Given the concerns around licensing of data models raised on T333856: Cloud VPS open exception request, let's discuss how best to support and enable work in this space in support of the Wikimedia movement on Wikimedia Cloud Service Offerings. I believe it is in the health and interest of the Wikimedia movement to support this emerging field, and to utilize our existing platforms and resources, namely WMCS, to do so.
However, some questions remain:
Licensing
- Given the lack of clear licensing and/or incompatible with OSI licensing, what can users run on WMCS? Is any work being done in the data community to create OSI compatible models? Can something like The Pile, which is free with no other apparent license, be used on WMCS?
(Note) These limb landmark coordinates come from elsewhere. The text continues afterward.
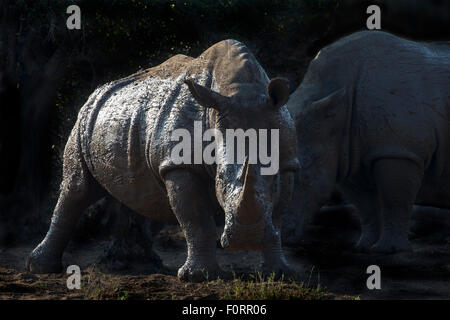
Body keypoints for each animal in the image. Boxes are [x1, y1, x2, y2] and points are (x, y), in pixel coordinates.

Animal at [29, 39, 300, 280]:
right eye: (220, 180)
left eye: (274, 178)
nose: (247, 239)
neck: (240, 91)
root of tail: (95, 92)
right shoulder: (180, 163)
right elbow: (197, 220)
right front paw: (197, 277)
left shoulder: (288, 162)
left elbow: (278, 217)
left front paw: (280, 274)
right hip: (83, 120)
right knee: (76, 190)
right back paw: (41, 268)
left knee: (137, 192)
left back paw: (138, 266)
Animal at [286, 31, 450, 252]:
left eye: (305, 177)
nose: (283, 236)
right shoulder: (347, 156)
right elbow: (366, 206)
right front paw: (363, 246)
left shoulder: (398, 150)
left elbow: (394, 200)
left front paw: (389, 250)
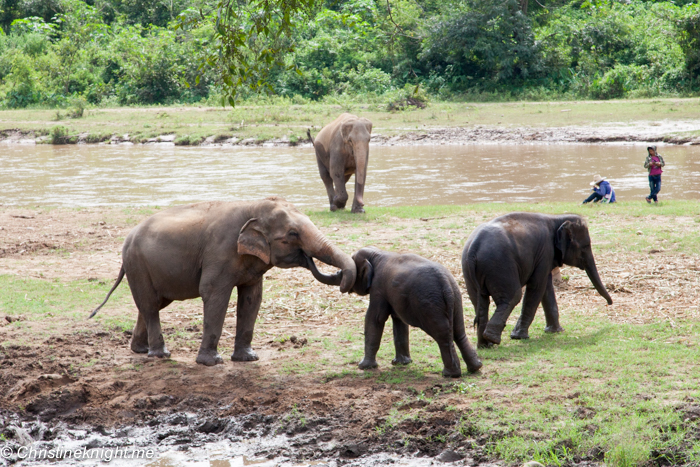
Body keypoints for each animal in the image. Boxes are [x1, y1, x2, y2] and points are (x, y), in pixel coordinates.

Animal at [90, 197, 356, 366]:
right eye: (292, 234)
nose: (342, 277)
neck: (252, 206)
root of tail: (128, 238)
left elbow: (252, 298)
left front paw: (248, 359)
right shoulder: (219, 252)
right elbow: (214, 294)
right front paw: (211, 363)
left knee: (151, 304)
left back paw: (141, 350)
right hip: (138, 264)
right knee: (149, 305)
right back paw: (160, 355)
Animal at [308, 247, 484, 378]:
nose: (306, 256)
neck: (378, 254)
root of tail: (446, 285)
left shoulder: (378, 287)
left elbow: (375, 319)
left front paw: (363, 367)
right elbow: (398, 320)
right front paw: (400, 363)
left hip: (431, 306)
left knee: (443, 335)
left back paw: (450, 374)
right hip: (457, 299)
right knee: (459, 332)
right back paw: (475, 368)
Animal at [464, 214, 612, 350]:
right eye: (586, 246)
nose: (609, 303)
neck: (557, 218)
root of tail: (474, 247)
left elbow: (546, 287)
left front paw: (555, 331)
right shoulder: (545, 252)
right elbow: (537, 287)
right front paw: (519, 337)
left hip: (472, 272)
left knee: (480, 303)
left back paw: (485, 345)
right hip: (499, 265)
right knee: (513, 296)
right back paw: (492, 339)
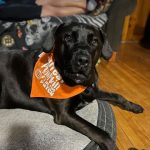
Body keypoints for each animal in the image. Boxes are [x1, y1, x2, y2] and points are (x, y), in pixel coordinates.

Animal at [0, 22, 144, 150]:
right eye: (68, 37)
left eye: (94, 41)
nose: (83, 60)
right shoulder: (64, 114)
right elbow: (100, 132)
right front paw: (112, 145)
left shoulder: (92, 90)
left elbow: (117, 96)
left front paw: (134, 106)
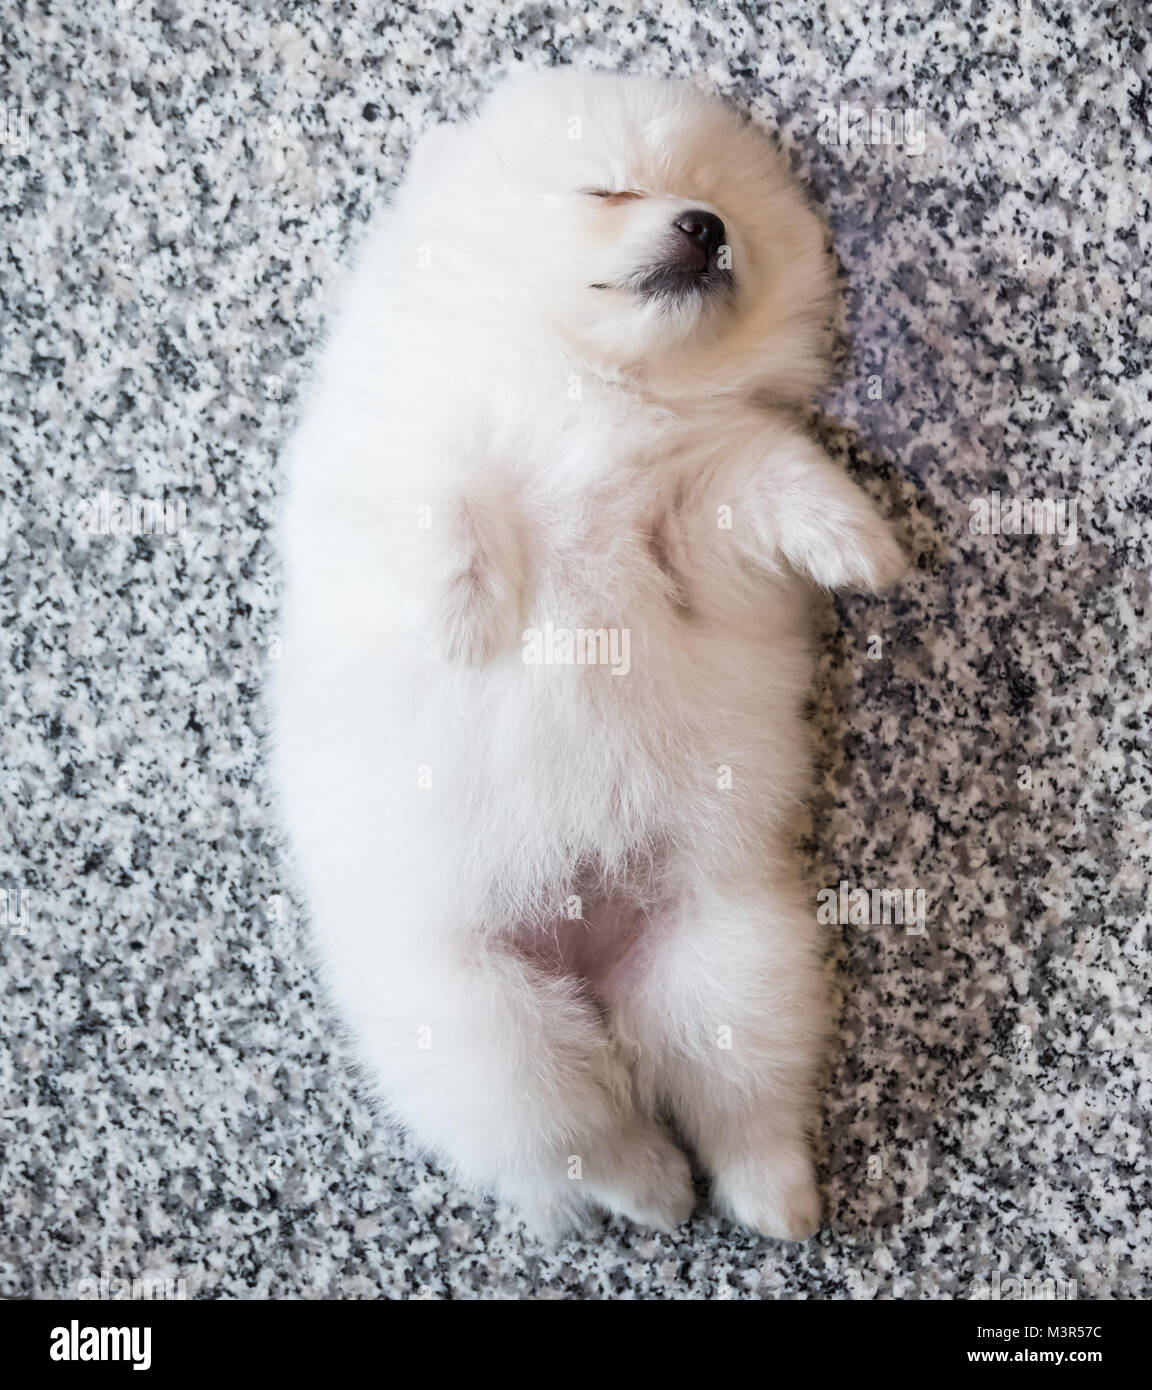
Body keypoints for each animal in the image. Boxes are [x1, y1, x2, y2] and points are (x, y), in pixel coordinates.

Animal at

- According to @Isaac, T333856#8805764, "a model has at least three separate pieces that are often treated independently: the final model artifact (a bunch of numbers essentially), the code used to train the model, and the data that was fed into the model". Interpreting this, what requirements are imposed by WMCS upon each piece of the model? Must each piece used also be OSI-compatible? If not, which pieces must be? Is this scenario similar to utilizing non-free hardware and software to create an image which is then openly licensed?
- For previous discussion on licenses in the spirit of, but not TOU compliant on WMCS; T152581: Expand the Toolforge definition of "free license" to include FSF-approved and DFSG-compatible licenses
- As noted, CC-by-SA isn't OSI approved, despite being very much aligned with the Wikimedia movement (Note that it's not intended to be a software license)
- What requirements does WMCS impose on non-code objects stored in WMCS? Are models code? If not, then what requirements should we place on them?
Hardware Requirements
- How much disk, RAM, CPU might be needed? Can we meet those needs with our existing hardware?
- Are GPUs required? If so, how many? How would access be controlled?
Non-blocking questions
- What projects exist that wish to explore these fields? What goals / outcomes do they have?
- Are multiple independent projects needed, created on request by any party? Or could the collective work be consolidated into a few primary projects?
The goal of this ticket is to discuss and collect feedback on the listed questions. In addition to update wikitech, WMCS policies, etc as required in accordance with any decisions made.